*QUESTIONS:*
1) From the forum thread on writing Parquet files to S3, reproduce verbatim the part that opens with the words containing "Re: S3 parquet" and closes with "dependencies are missing.".
2) In the forum thread on writing Parquet files to S3, condense the paragraph beginning "I am using PyFlink" into a shorter version that keeps its main facts.

*EXTRACT PROVIDED:*
Re: S3 parquet files as Sink in the Table SQL API

Matthias
Hi,
have tried using the bundled hadoop uber jar [1]. It looks like some Hadoop dependencies are missing.

Best,
Matthias


On Wed, Feb 10, 2021 at 1:24 PM meneldor <[hidden email]> wrote:
Hello,
I am using PyFlink and I want to write records from the table sql api as parquet files on AWS S3. I followed the documentations but it seems that I'm missing some  dependencies or/and configuration. Here is the SQL:
CREATE TABLE sink_table(
`id` VARCHAR,
`type` VARCHAR,
`machn` VARCHAR,
`lastacct_id` BIGINT,
`upd_ts` BIGINT
) WITH (
'connector' = 'filesystem',
'path' = 's3a://my-bucket/flink_sink',
'format' = 'parquet'
)
This is the configuration in flink-conf.yaml:

s3.endpoint: https://s3.us-west-1.amazonaws.com
s3.path.style.access: true
s3.access-key: ***KEY-STRING***
s3.secret-key: ***KEY-SECRET-STRING***
s3.entropy.key: _entropy_
s3.entropy.length: 8
hadoop.s3.socket-timeout: 10m
I downloaded flink-s3-fs-hadoop-1.12.1.jar and flink-hadoop-compatibility_2.11-1.12.1.jar in plugins/ and flink-sql-parquet_2.11-1.12.1.jar in lib/

Here is the exception:
Traceback (most recent call last):
  File "s3_sink.py", line 101, in <module>
    """)
  File "/home/user/miniconda3/lib/python3.7/site-packages/pyflink/table/table_environment.py", line 766, in execute_sql
    return TableResult(self._j_tenv.executeSql(stmt))
  File "/home/user/miniconda3/lib/python3.7/site-packages/py4j/java_gateway.py", line 1286, in __call__
    answer, self.gateway_client, self.target_id, self.name)

*LISTED ENTRIES:*

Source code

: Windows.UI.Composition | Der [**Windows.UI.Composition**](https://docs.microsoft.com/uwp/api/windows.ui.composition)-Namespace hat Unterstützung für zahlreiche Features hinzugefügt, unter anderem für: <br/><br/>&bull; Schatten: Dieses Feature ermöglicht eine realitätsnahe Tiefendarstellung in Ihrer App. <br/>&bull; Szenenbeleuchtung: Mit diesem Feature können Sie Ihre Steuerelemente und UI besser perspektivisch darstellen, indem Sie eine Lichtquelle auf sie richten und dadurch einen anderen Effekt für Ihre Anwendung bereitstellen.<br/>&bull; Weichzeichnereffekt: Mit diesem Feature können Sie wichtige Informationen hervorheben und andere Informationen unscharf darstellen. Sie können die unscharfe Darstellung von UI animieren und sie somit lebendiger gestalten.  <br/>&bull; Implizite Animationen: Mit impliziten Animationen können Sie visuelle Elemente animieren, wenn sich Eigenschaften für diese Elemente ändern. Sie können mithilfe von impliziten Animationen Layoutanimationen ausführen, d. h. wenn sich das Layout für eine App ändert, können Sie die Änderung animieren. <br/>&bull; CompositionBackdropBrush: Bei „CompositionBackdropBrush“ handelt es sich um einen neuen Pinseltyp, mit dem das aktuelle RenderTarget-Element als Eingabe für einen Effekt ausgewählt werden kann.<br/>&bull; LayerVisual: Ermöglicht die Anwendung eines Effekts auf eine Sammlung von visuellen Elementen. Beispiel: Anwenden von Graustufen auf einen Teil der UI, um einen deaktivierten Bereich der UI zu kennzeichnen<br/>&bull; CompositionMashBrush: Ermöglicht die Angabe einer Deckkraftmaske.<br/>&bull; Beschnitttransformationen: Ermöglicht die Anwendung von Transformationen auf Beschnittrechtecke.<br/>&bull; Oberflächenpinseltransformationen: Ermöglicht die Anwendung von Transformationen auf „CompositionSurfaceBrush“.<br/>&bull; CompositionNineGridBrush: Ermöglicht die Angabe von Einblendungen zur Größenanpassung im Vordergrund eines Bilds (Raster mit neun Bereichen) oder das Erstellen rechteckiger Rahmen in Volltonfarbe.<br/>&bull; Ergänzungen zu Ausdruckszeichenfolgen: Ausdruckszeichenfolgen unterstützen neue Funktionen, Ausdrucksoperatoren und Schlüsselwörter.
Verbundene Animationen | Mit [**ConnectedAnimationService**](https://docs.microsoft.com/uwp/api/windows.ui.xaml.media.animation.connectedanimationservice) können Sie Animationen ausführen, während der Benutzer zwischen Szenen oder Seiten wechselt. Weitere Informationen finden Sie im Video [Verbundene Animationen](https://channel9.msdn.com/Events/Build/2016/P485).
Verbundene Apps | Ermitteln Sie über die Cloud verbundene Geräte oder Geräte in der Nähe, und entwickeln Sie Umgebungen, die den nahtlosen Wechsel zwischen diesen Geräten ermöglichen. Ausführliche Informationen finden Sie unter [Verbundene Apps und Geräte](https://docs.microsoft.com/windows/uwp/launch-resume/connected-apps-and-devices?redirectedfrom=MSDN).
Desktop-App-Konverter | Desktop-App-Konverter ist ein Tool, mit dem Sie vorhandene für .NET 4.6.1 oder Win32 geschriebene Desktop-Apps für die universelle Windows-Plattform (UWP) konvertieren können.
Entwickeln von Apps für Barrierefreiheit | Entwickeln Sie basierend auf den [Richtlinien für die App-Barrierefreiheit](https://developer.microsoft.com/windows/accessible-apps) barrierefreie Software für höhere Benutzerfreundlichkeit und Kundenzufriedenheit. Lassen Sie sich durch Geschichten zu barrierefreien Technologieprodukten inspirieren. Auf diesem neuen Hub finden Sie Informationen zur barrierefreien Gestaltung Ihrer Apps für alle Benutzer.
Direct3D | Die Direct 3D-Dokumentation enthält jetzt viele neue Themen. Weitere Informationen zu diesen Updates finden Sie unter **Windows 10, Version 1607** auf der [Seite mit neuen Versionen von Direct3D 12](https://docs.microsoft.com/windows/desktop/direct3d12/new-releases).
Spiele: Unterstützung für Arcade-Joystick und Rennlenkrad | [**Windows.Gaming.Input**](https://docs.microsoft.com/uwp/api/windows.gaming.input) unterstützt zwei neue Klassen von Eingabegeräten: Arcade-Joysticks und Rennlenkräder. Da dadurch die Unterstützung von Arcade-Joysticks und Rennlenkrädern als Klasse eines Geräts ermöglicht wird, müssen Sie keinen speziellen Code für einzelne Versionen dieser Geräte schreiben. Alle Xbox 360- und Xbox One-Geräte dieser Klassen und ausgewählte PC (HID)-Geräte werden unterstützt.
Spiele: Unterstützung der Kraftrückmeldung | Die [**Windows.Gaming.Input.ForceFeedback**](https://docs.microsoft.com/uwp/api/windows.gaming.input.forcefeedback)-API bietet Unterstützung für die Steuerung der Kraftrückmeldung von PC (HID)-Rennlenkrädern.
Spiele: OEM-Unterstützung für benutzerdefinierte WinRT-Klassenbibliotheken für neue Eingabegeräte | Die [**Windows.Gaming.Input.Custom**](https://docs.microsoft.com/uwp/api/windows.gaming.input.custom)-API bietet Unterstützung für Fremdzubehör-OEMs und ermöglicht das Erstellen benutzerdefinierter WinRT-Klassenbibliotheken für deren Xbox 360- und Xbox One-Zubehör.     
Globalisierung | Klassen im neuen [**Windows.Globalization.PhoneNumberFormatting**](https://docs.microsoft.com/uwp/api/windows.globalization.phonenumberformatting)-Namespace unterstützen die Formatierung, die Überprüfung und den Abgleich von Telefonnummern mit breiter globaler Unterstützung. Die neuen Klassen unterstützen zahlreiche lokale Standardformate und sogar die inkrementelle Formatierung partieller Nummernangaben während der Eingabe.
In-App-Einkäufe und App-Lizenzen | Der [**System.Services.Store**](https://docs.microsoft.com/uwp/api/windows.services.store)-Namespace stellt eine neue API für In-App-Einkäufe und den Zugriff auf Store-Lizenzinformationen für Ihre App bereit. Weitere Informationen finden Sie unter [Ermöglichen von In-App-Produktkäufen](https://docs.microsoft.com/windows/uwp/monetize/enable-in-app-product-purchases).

*RESULTS OF THE TASKS:*
1)
Re: S3 parquet files as Sink in the Table SQL API

Matthias
Hi,
have tried using the bundled hadoop uber jar [1]. It looks like some Hadoop dependencies are missing.

2) Using PyFlink, the writer wants to write Table SQL API records as Parquet files to AWS S3. Despite following the documentation, some dependencies and/or configuration seem to be missing. The SQL is given next.